Kristi Noem, ministre à la Sécurité intérieure
Cette phrase, prononcée quelques heures après l’attaque, résume la ligne adoptée par l’administration Trump : pointer du doigt les procédures accélérées mises en œuvre entre 2021 et 2025.
Le programme SIV et les zones grises
Le visa spécial d’immigrant (SIV) est normalement réservé aux Afghans ayant « pris des risques significatifs » pour soutenir les forces américaines. Ce statut ouvre la voie à la carte verte et à une installation durable.
Mais dans l’urgence de l’été 2021, tous les évacués n’ont pas forcément passé par cette voie stricte. Une partie importante des personnes accueillies relevait de catégories élargies, parfois avec des vérifications allégées pour répondre à l’urgence humanitaire.
Pour l’instant, les autorités n’ont pas précisé si Rahmanullah Lakanwal avait obtenu un SIV classique ou s’il était entré dans une autre catégorie du programme Allies Welcome.
La réaction immédiate des autorités
Dès le lendemain matin, le président Trump a annoncé que l’ensemble des dossiers des Afghans arrivés sous l’administration précédente feraient l’objet d’un réexamen complet.
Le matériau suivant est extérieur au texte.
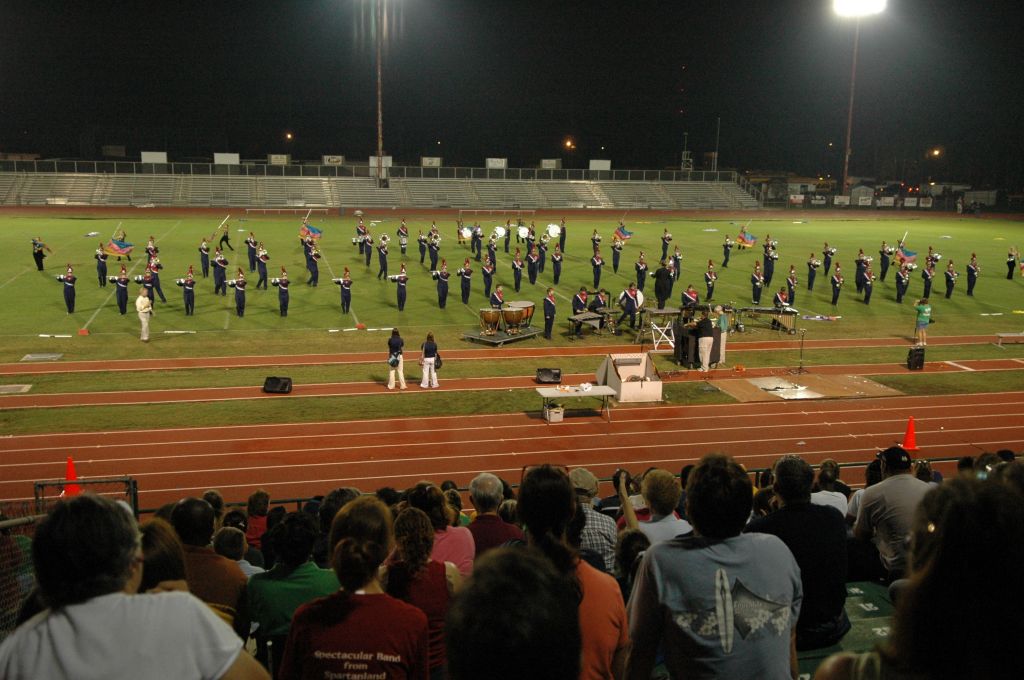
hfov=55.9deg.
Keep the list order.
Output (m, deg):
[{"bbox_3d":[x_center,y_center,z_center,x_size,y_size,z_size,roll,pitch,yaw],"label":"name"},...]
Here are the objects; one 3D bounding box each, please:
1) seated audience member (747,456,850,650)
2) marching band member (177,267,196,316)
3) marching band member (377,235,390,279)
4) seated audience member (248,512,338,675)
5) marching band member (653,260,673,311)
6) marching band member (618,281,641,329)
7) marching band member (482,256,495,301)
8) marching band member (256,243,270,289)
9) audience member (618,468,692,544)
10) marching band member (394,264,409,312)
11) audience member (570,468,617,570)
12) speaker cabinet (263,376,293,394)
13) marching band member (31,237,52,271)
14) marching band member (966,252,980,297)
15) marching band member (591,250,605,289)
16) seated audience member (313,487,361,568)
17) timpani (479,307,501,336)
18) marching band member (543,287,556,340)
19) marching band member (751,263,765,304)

Une mesure présentée comme indispensable pour « restaurer la sécurité des Américains ».
Dans la foulée, l’USCIS – l’agence fédérale en charge de l’immigration – a pris une décision radicale : suspension immédiate et pour une durée indéterminée du traitement de toutes les demandes en cours concernant des ressortissants afghans.
Cette mesure gèle des dizaines de milliers de dossiers, dont ceux de nombreux anciens traducteurs et membres des forces de sécurité afghanes toujours en attente de réinstallation.
Conséquences immédiates
• Suspension totale des demandes afghanes
• Réexamen systématique des 190 000 dossiers déjà approuvés
• Renforcement des contrôles sur les bases militaires
• Débat relancé sur l’ensemble des programmes humanitaires d’urgence
Un drame qui ravive de vieilles fractures
Cette fusillade intervient dans un climat politique déjà très tendu autour de la question migratoire et du bilan de vingt années de guerre en Afghanistan. Le retrait chaotique de 2021 reste une cicatrice vive dans le débat public américain.
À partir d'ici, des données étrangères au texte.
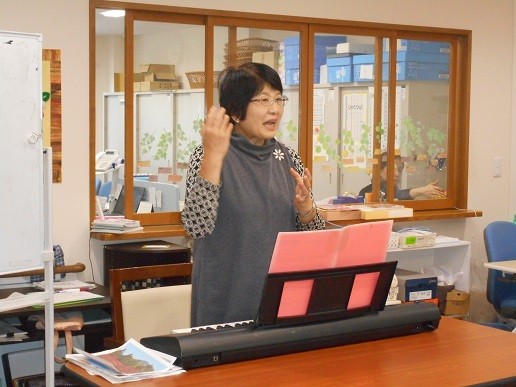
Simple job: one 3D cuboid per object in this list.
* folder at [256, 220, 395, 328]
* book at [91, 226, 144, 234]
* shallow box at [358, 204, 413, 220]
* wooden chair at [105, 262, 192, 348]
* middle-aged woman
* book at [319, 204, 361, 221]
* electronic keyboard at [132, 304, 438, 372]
[{"bbox_3d":[0.230,0.259,3.223,0.460,0.315,0.035,-2,23,-34],"label":"folder"},{"bbox_3d":[-0.620,0.159,4.431,0.160,0.014,0.210,2,4,21],"label":"book"},{"bbox_3d":[0.637,0.100,5.347,0.318,0.048,0.220,-2,5,-33],"label":"shallow box"},{"bbox_3d":[-0.232,0.740,3.798,0.510,0.850,0.560,-2,5,-34],"label":"wooden chair"},{"bbox_3d":[-0.015,0.376,3.505,0.470,1.620,0.360,-2,5,-30],"label":"middle-aged woman"},{"bbox_3d":[0.370,0.104,5.098,0.220,0.044,0.230,-2,5,-33],"label":"book"},{"bbox_3d":[0.137,0.440,3.292,1.036,0.100,0.259,-2,5,-34],"label":"electronic keyboard"}]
Pour les uns, l’attaque illustre les risques pris lorsqu’on évacue en masse sans filtres suffisamment robustes. Pour les autres, elle pénalise injustement des milliers d’anciens alliés qui ont tout perdu en soutenant les États-Unis.
Entre ces deux lectures, des familles entières attendent toujours, parfois coincées dans des pays tiers, que leur dossier aboutisse. La suspension décidée ce jeudi risque de prolonger leur calvaire de plusieurs mois, voire plusieurs années.
Ce que l’enquête devra éclaircir
Plusieurs zones d’ombre demeurent à l’heure actuelle :
- Quel était le mobile exact de Rahmanullah Lakanwal ?
- Y a-t-il eu des signaux avant-coureurs ignorés ?
- Le suspect souffrait-il de troubles post-traumatiques liés à son passé militaire ?
- Comment a-t-il pu se procurer une arme dans une ville aux contrôles stricts ?
- Était-il en contact avec des réseaux extrémistes ?
Autant de questions qui alimenteront les investigations dans les prochaines semaines. En attendant, l’Amérique retient son souffle face à un événement qui mêle guerre lointaine, politique intérieure et sécurité nationale.
Ce qui a commencé comme une évacuation humanitaire massive se transforme, quatre ans plus tard, en cas d’école sur les dilemmes impossibles auxquels sont confrontées les grandes puissances quand elles quittent un théâtre de guerre.
Entre gratitude envers ceux qui ont risqué leur vie à nos côtés et impératif de protection des citoyens, la balance est plus que jamais difficile à tenir.